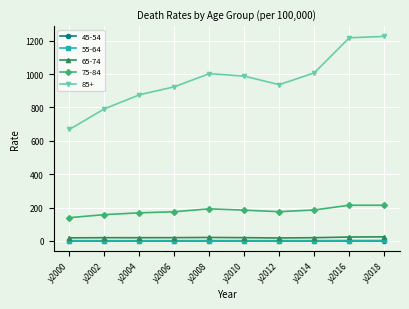

What is the total value across all series at y2006?

1120.6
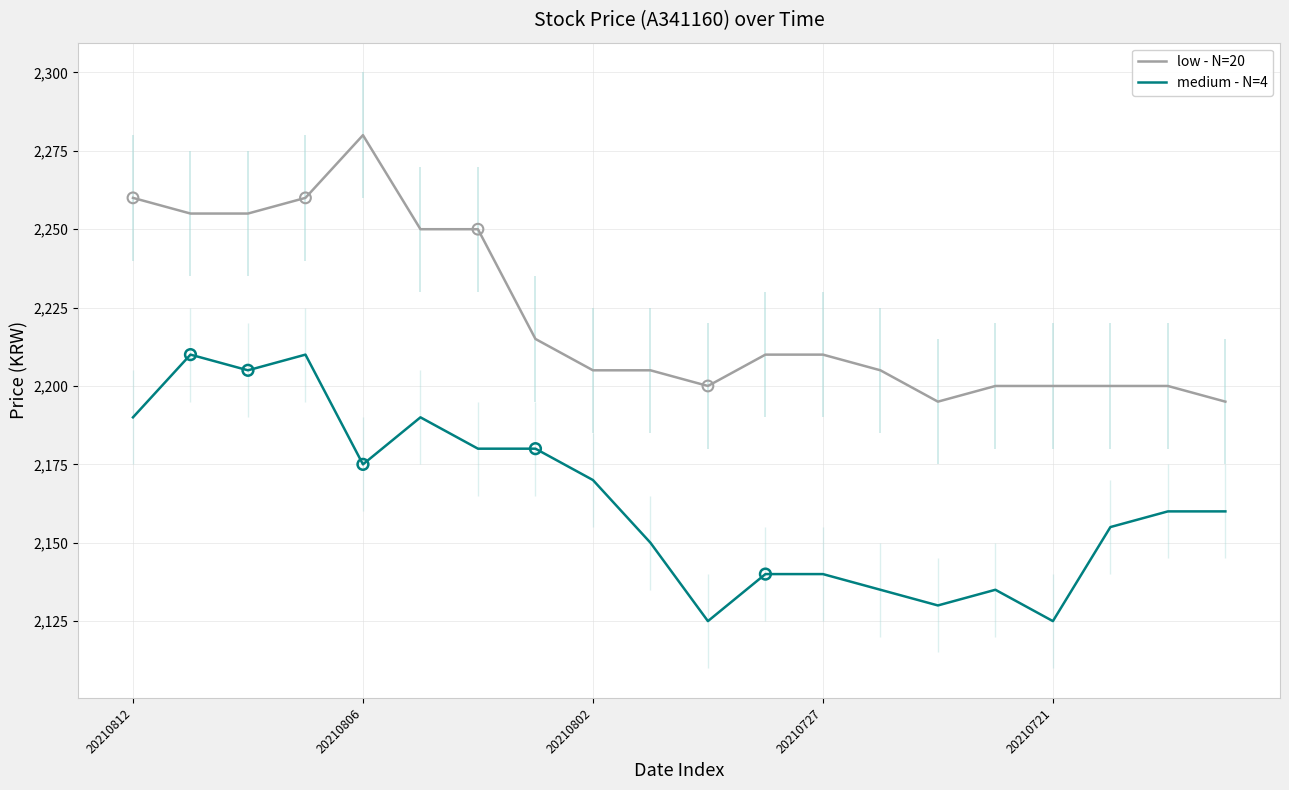

Which series has the largest total across all categories?

low - N=20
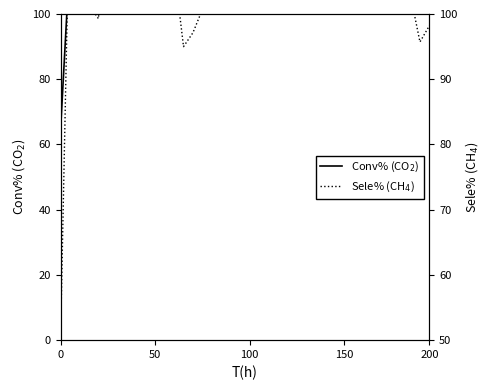

Between which two adjacent categories do Conv% (CO$_2$) and Sele% (CH$_4$) first intersect?

0 and 50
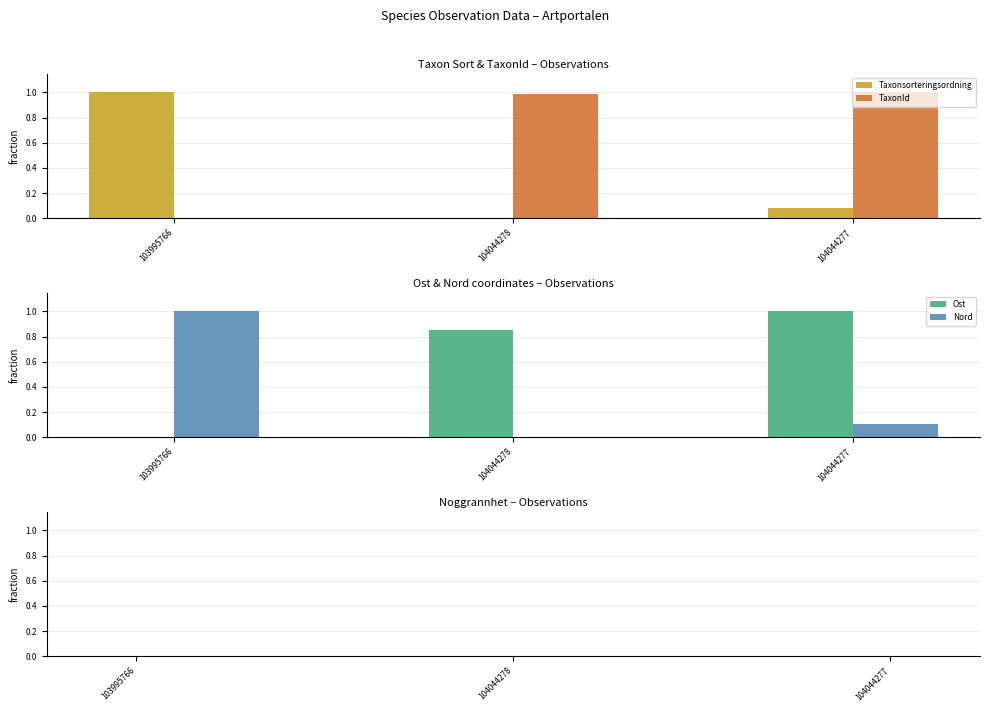

Where is Taxonsorteringsordning nearest to the value 0?

104044278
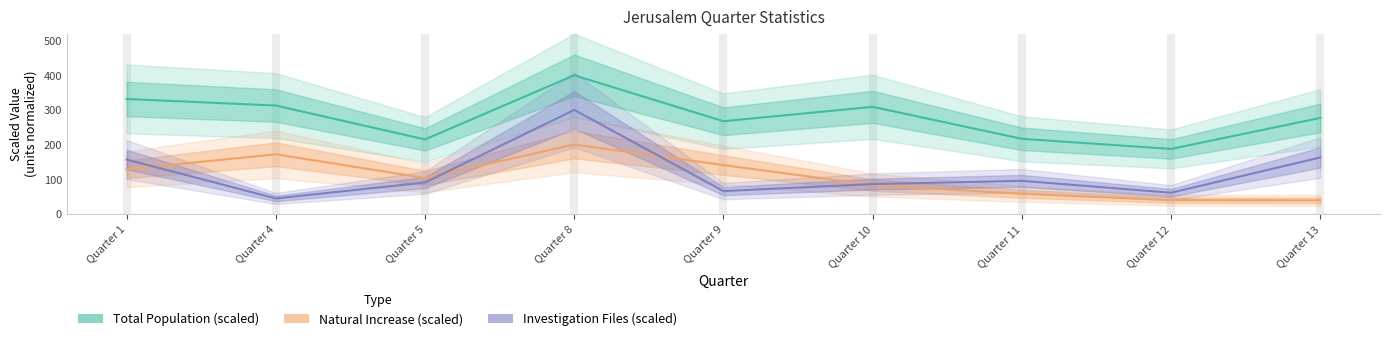

What is the value of the Investigation Files (scaled) point at the 2nd from the left?

44.3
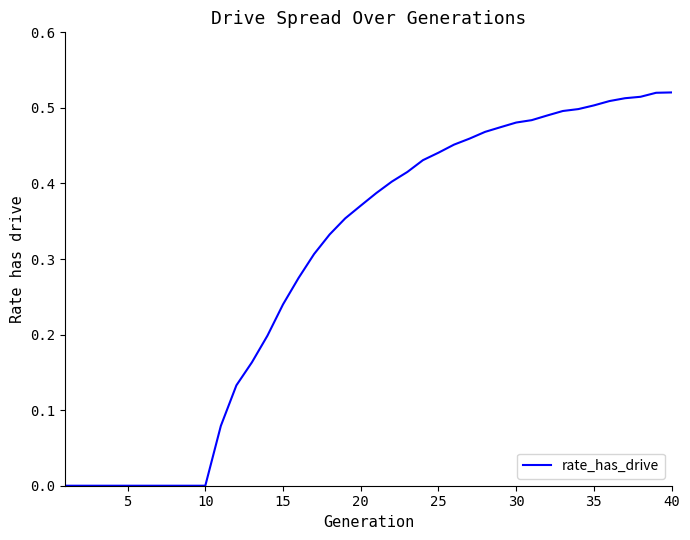

How many lines are shown in the chart?

1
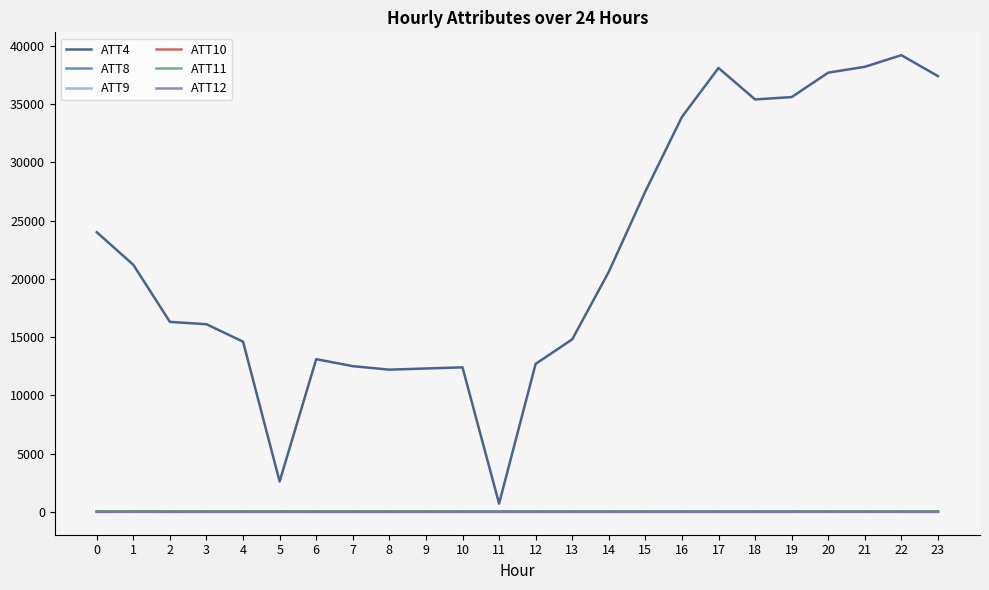

How many series are shown in this chart?

6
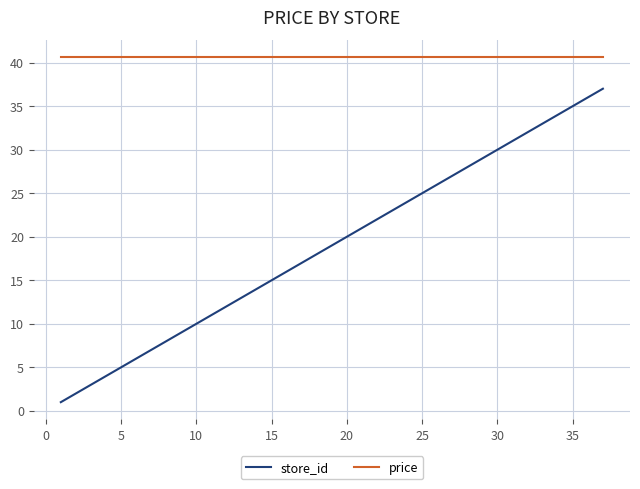

True or false: price and store_id intersect in this chart.

False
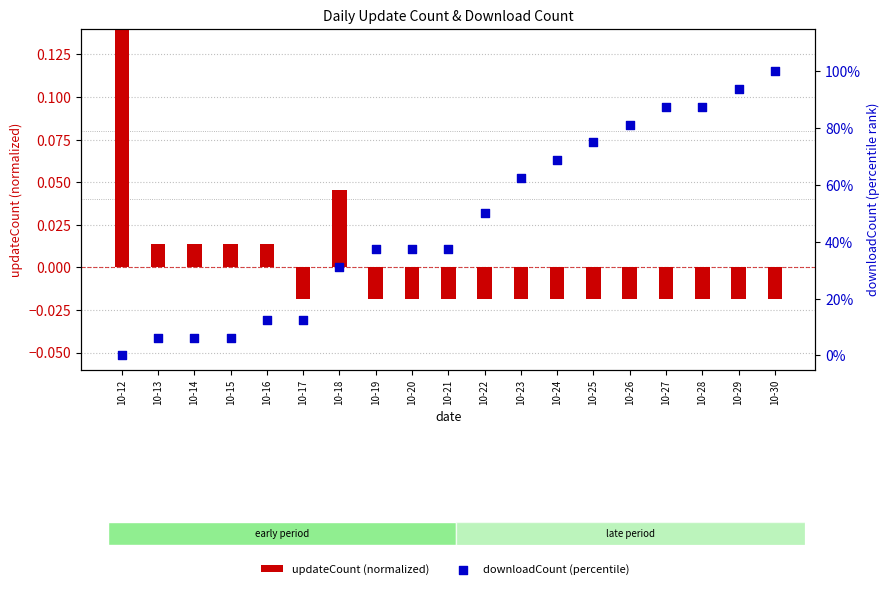

At how many categories does at least one series exceed 20?

13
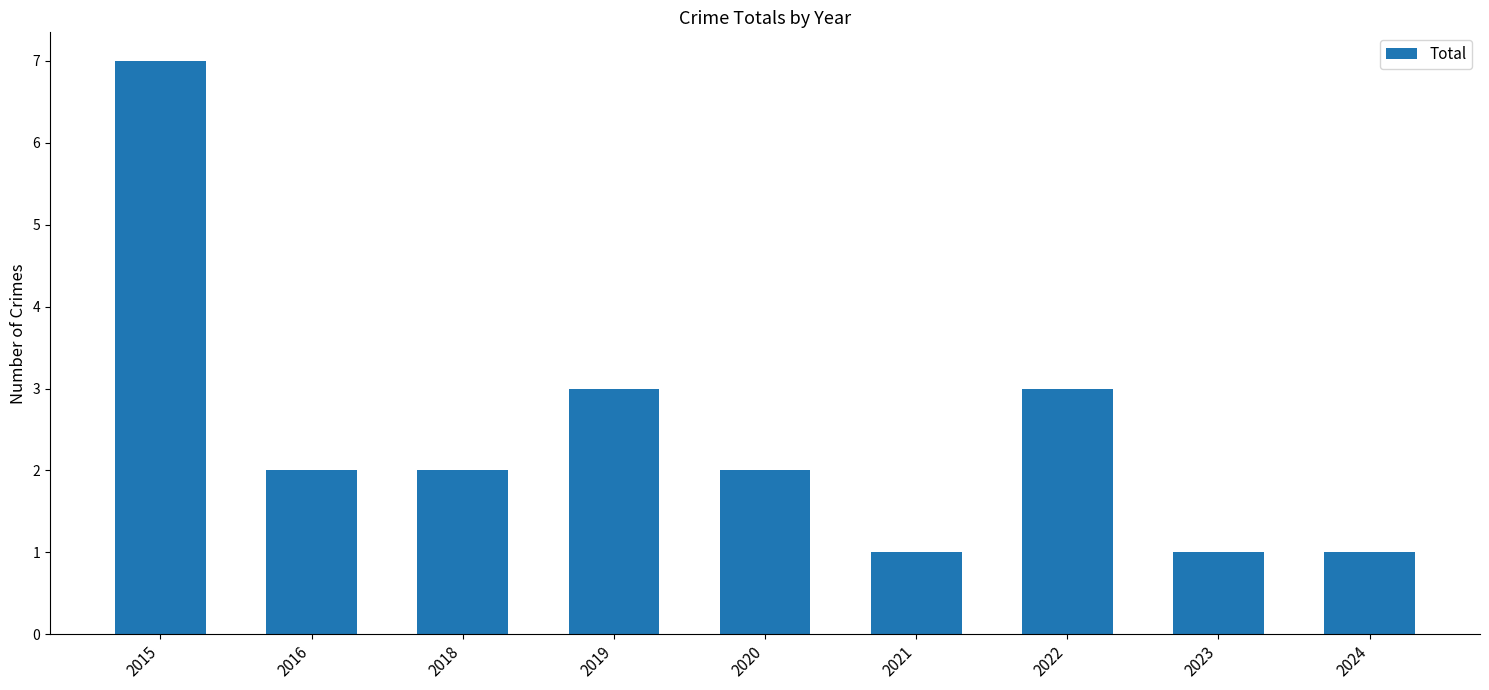

Read the value at 2022.

3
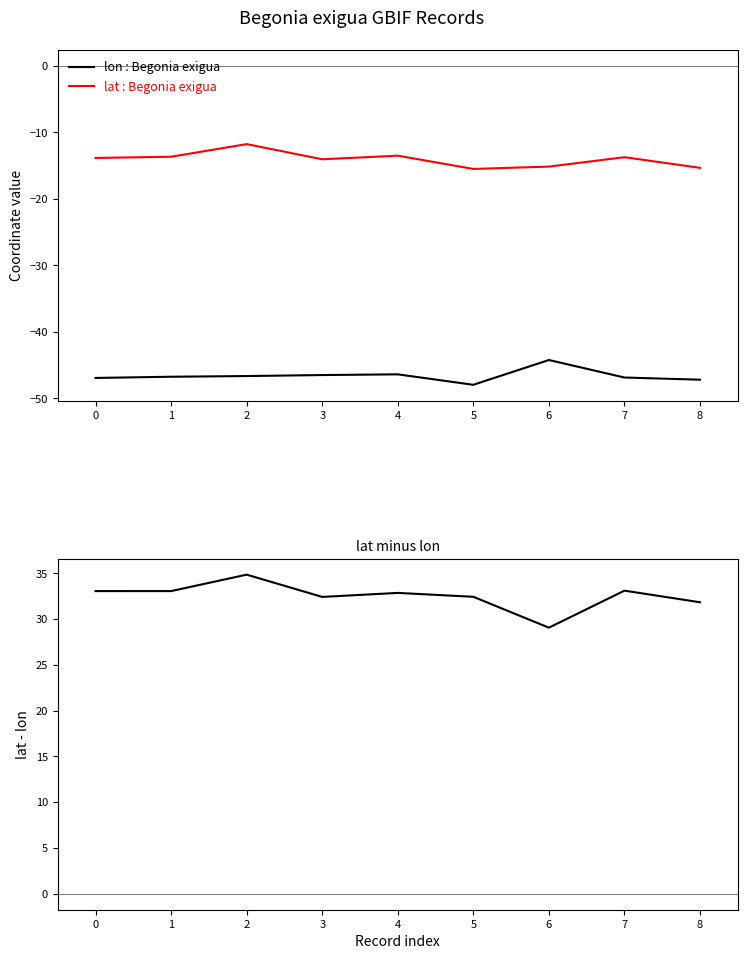

How many distinct data groups are displayed?

3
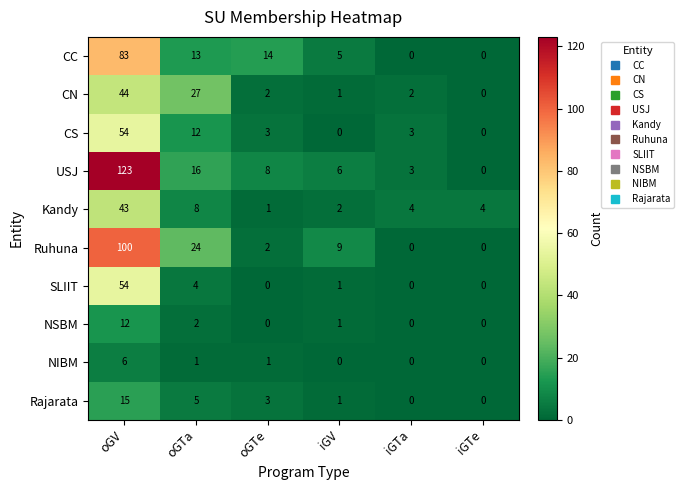

At which category is the sum across all series the highest?

oGV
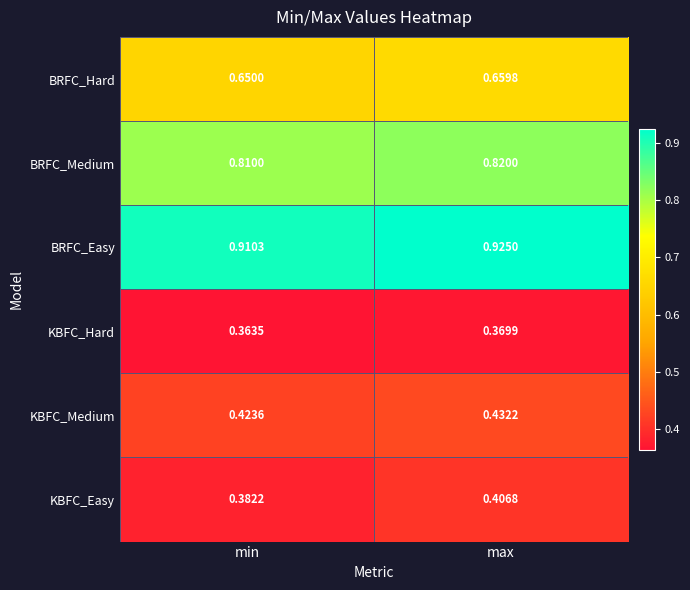

At max, list the series in order from smallest to largest.

KBFC_Hard, KBFC_Easy, KBFC_Medium, BRFC_Hard, BRFC_Medium, BRFC_Easy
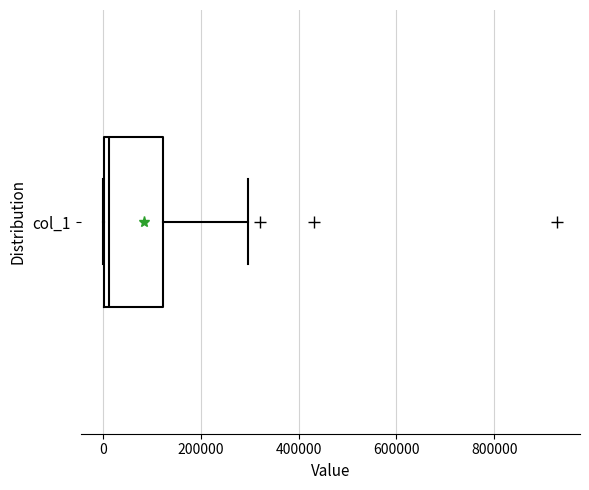

Where is the right edge of the box for col_1 on the x-axis? The values are not printed on the chart, so give them approximately, as read against the axis.

120000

- **PROBLEM TO SOLVE**
Show every line of the records above that contains the string "across".

- **PROBLEM SOLUTION**
What is the total value across all series at y2006?
Which series has the largest total across all categories?
At which category is the sum across all series the highest?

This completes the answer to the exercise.